◆ **Activity**
Go over the entries below line by line, copying each one that contains the word "Issues".

◆ **Entries shown**
++++++++

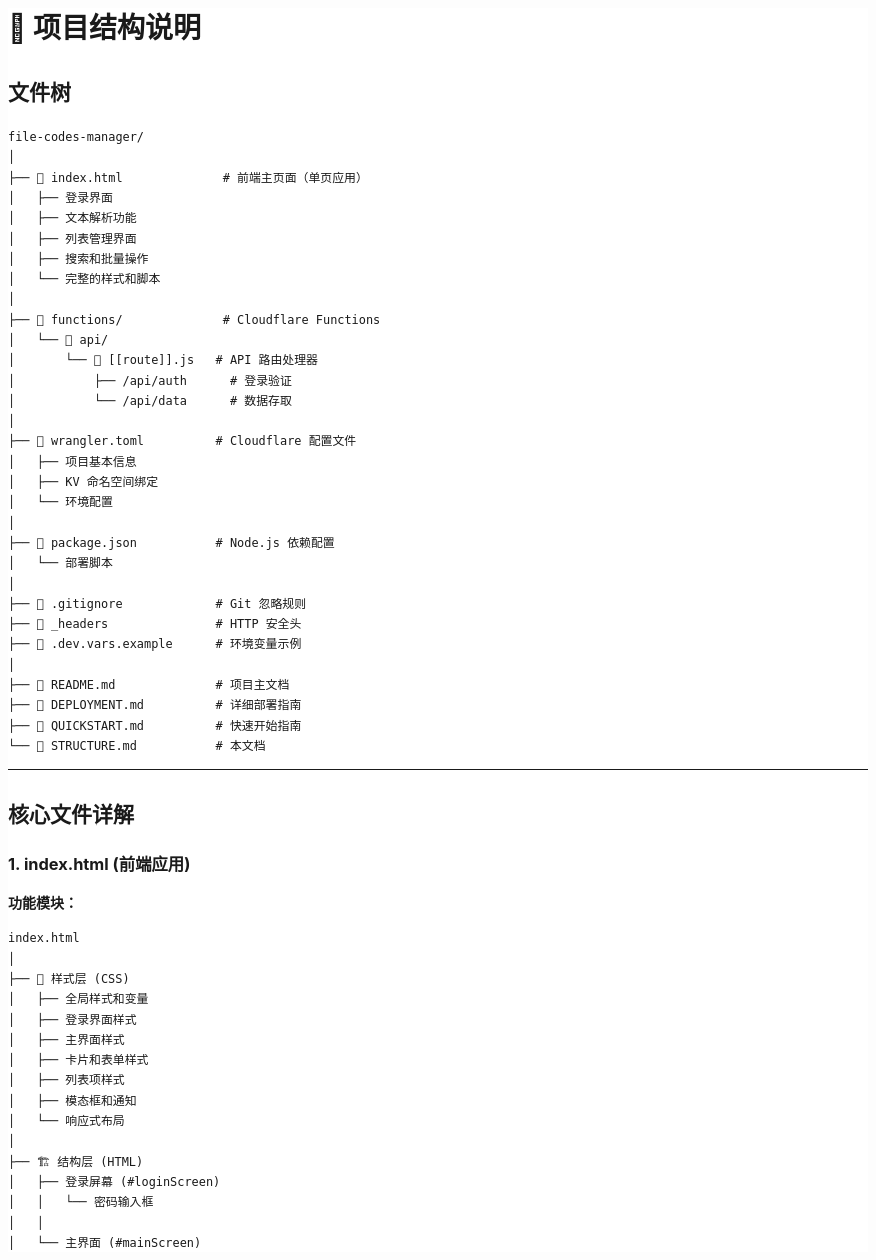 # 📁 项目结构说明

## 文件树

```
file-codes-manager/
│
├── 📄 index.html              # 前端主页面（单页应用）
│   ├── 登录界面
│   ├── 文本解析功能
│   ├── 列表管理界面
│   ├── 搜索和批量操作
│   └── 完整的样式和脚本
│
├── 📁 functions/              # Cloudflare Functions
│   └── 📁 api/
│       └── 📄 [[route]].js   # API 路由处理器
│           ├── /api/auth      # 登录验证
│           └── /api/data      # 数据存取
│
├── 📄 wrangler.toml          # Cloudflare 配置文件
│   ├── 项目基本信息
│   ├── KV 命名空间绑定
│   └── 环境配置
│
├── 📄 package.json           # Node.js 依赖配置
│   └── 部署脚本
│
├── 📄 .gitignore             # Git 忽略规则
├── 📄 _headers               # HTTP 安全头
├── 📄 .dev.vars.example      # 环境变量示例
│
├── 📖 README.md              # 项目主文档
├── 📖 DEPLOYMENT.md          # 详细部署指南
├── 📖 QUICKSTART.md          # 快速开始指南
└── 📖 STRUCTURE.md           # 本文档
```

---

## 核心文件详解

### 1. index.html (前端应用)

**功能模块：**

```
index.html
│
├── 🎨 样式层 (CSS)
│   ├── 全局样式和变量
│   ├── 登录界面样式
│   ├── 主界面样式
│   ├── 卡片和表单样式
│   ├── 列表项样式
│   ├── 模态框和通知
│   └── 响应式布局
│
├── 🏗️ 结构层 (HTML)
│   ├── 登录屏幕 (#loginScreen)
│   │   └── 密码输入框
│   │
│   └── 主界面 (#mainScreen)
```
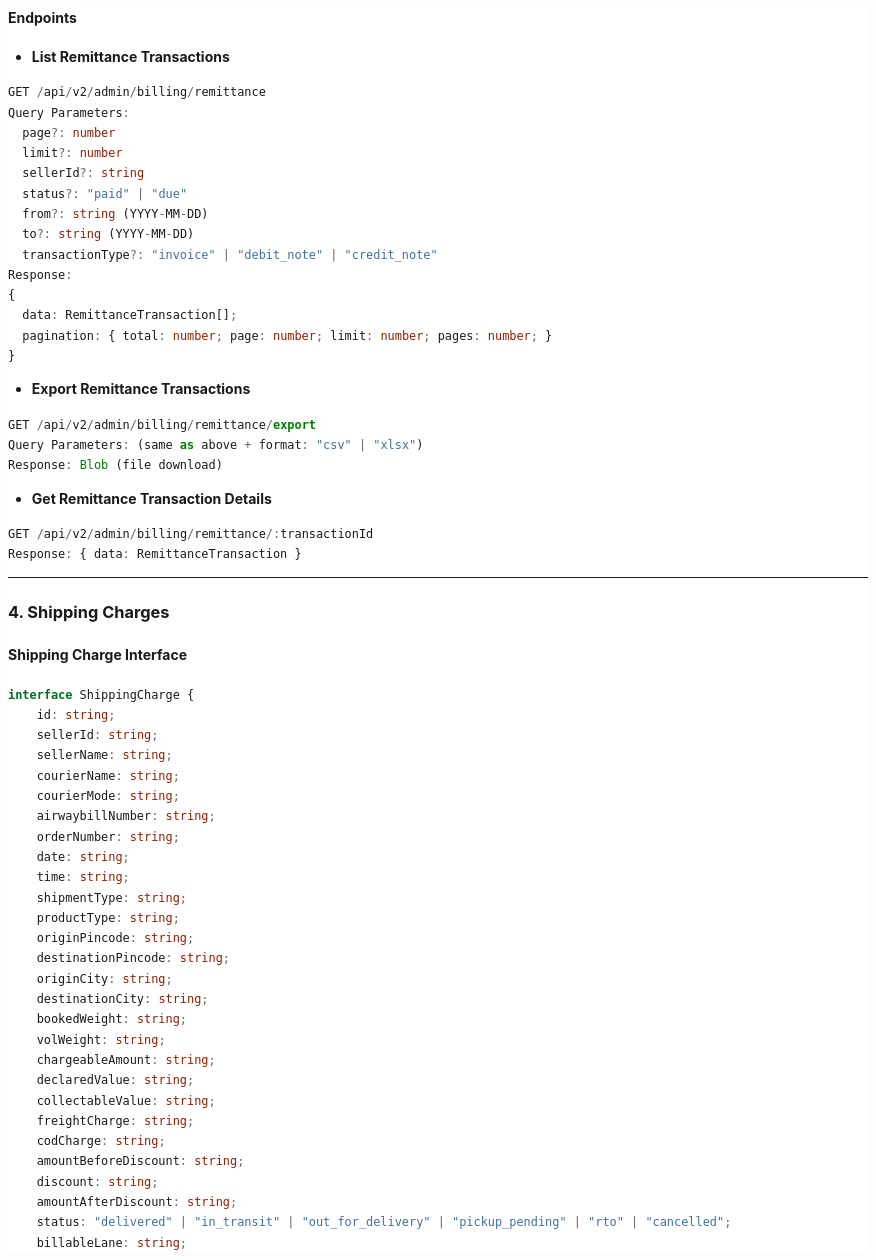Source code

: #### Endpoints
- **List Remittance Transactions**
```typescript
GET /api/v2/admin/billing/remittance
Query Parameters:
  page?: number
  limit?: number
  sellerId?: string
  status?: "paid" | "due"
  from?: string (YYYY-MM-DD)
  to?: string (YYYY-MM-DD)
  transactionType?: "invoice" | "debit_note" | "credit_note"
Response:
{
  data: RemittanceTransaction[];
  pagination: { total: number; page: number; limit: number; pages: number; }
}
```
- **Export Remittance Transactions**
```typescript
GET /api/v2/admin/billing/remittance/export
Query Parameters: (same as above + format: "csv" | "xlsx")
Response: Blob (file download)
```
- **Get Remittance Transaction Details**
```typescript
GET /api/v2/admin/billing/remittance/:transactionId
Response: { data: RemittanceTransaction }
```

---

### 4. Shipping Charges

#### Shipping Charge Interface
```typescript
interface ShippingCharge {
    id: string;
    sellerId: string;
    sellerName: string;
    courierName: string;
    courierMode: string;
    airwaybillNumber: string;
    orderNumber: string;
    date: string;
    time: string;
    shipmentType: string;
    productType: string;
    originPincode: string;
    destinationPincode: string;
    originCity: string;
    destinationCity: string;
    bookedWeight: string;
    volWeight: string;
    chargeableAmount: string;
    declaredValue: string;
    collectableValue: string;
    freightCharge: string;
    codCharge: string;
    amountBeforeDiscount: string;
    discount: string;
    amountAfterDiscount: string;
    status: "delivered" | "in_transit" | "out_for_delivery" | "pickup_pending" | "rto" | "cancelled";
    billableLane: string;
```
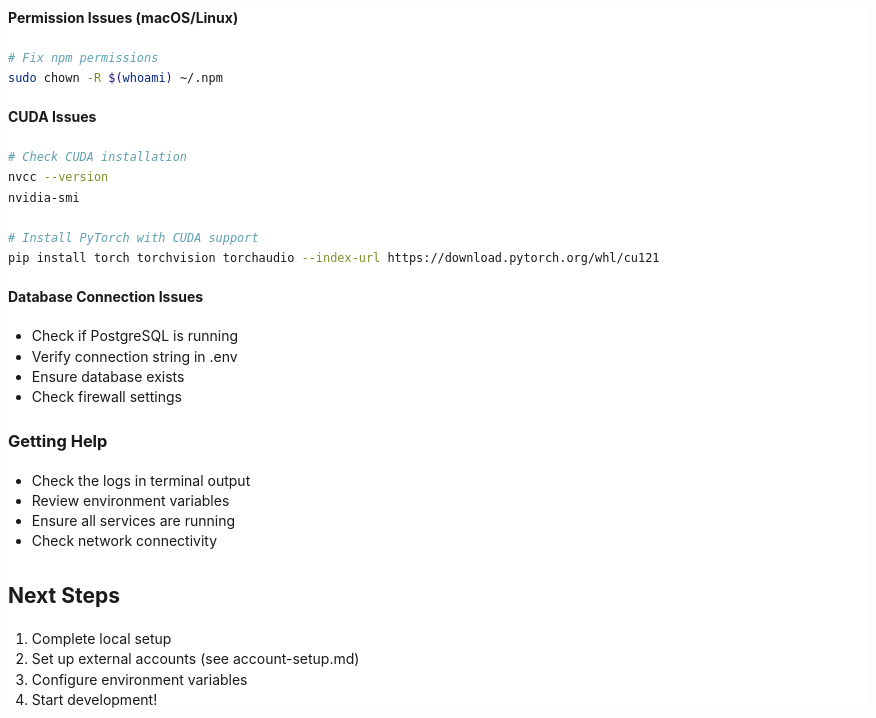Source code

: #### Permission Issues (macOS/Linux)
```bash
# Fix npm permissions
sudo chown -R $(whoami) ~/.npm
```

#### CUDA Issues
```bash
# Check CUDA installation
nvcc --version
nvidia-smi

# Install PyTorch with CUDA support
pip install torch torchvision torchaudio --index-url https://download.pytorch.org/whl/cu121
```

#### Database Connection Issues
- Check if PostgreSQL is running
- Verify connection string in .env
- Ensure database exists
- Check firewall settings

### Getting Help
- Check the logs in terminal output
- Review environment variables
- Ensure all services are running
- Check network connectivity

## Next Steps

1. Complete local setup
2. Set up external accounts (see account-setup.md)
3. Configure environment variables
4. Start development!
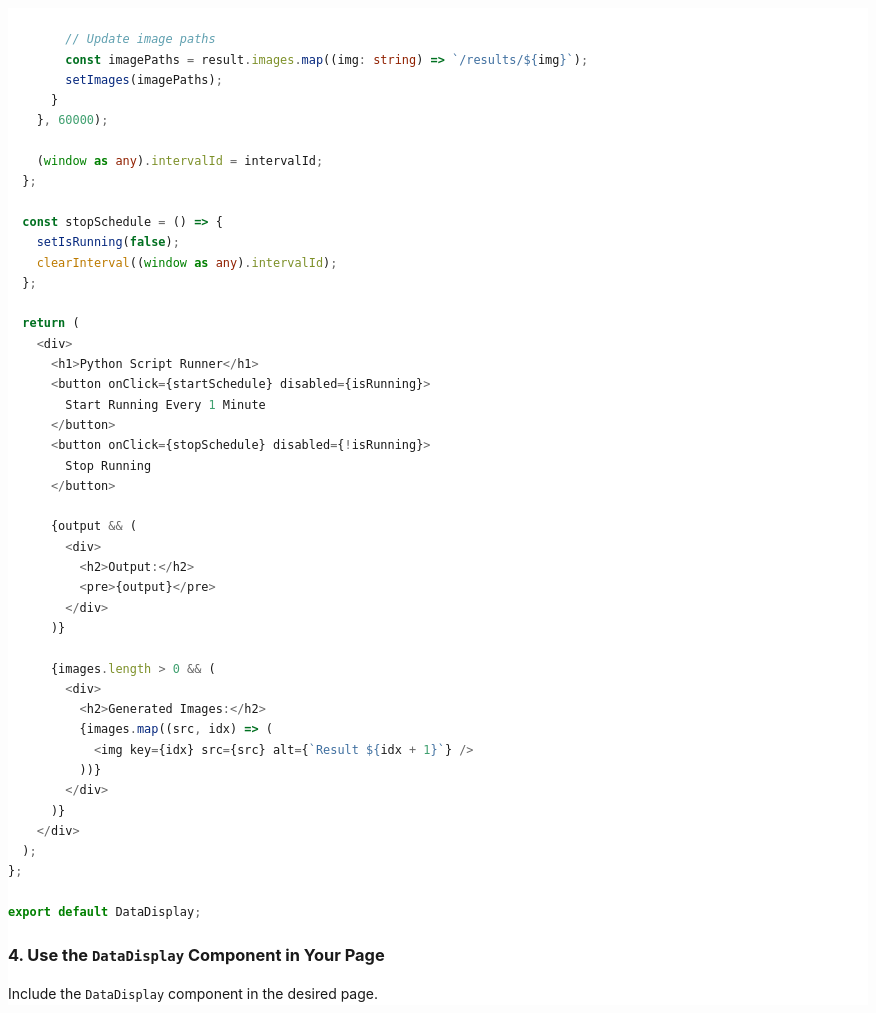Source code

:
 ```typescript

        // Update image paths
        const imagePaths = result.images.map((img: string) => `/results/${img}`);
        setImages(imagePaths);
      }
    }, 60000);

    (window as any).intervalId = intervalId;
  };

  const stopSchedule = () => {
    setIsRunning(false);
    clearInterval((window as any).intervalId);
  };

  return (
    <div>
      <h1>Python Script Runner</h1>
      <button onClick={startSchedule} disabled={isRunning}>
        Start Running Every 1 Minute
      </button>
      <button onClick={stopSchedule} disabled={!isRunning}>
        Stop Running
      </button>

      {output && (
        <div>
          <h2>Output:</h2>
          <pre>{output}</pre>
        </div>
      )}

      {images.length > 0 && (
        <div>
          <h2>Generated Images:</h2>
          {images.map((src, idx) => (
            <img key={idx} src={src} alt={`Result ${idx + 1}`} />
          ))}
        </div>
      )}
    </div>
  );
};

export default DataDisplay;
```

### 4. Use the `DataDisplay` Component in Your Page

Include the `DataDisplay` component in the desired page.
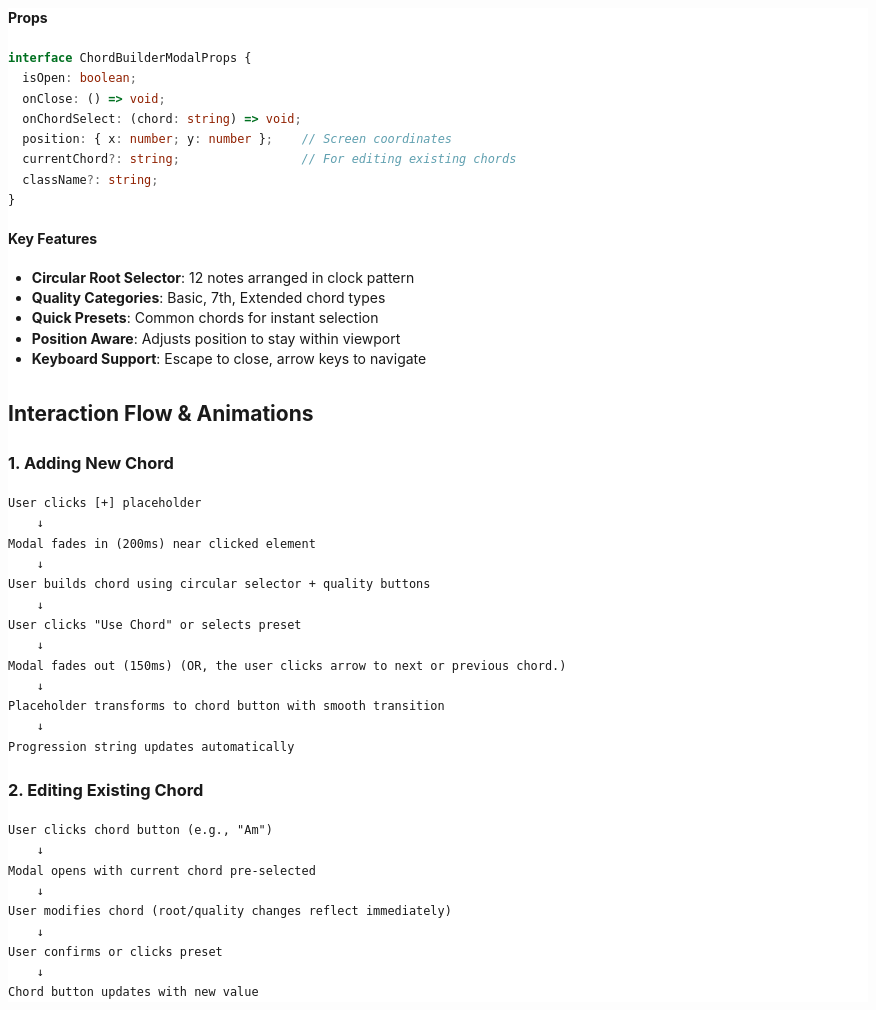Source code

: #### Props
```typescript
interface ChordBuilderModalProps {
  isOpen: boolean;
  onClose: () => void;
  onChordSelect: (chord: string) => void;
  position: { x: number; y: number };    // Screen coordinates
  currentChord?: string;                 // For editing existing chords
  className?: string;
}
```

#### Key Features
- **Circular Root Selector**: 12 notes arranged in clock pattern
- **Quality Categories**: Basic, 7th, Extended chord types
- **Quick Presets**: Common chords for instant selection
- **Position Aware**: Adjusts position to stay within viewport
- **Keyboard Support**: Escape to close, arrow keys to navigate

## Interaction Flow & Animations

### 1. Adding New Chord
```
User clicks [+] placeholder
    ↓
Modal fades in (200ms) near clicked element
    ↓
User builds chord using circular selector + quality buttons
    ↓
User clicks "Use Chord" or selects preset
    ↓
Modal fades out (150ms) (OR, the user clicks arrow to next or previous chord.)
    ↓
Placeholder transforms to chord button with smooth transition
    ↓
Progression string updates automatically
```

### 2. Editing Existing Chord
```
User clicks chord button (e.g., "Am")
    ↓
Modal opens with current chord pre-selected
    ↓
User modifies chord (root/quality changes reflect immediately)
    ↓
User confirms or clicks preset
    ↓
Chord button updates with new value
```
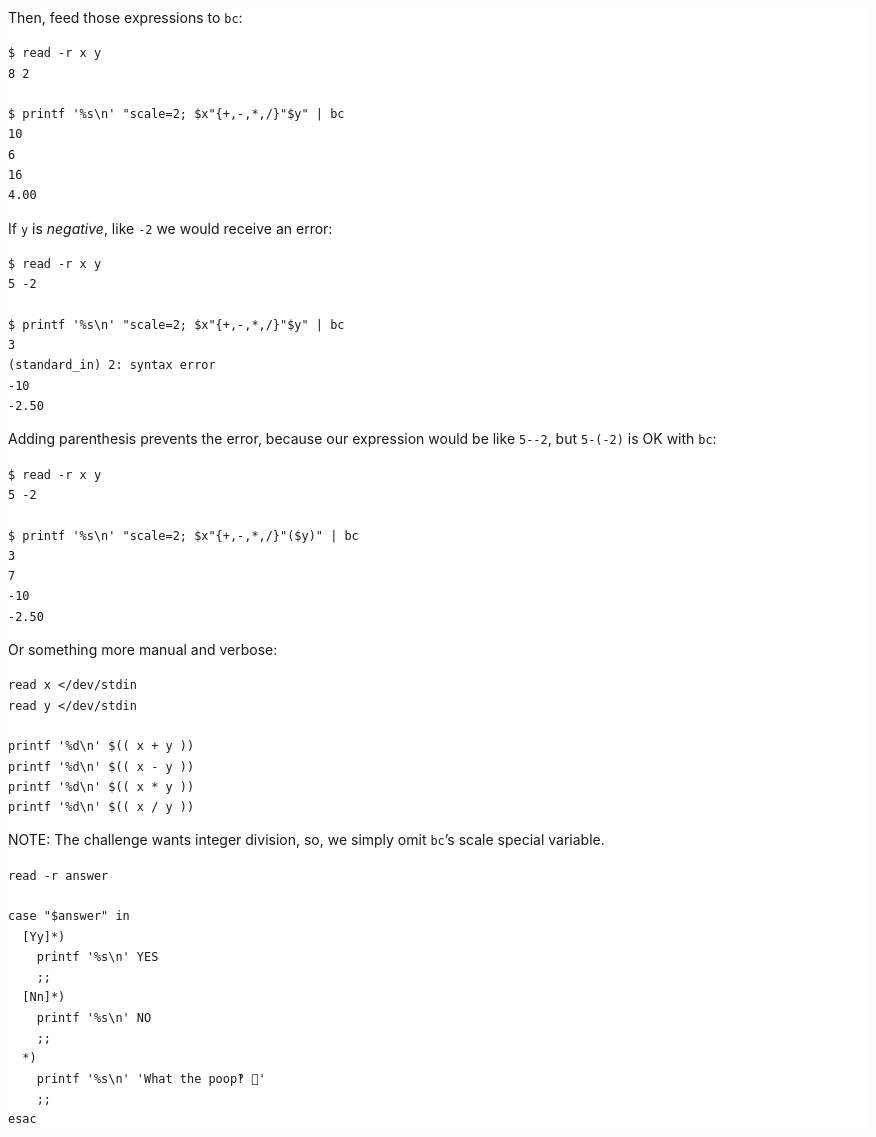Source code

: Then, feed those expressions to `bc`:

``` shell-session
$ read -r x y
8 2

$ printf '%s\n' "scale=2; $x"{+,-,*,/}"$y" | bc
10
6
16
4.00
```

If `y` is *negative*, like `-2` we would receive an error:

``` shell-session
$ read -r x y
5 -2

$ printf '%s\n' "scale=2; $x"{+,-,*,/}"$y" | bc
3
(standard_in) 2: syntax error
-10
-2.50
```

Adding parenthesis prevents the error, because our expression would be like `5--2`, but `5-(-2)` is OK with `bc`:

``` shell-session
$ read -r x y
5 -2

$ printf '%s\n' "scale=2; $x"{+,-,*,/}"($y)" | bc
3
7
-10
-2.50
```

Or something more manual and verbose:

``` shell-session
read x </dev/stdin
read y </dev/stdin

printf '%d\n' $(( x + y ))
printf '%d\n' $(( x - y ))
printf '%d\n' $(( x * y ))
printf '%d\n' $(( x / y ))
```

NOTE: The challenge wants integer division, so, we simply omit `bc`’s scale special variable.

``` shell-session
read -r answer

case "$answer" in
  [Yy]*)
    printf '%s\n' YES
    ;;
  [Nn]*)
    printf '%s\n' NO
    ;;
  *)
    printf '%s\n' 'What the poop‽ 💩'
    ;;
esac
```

++++++++

◆ **Exercise answer**
: #### Permission Issues (macOS/Linux)
#### CUDA Issues
#### Database Connection Issues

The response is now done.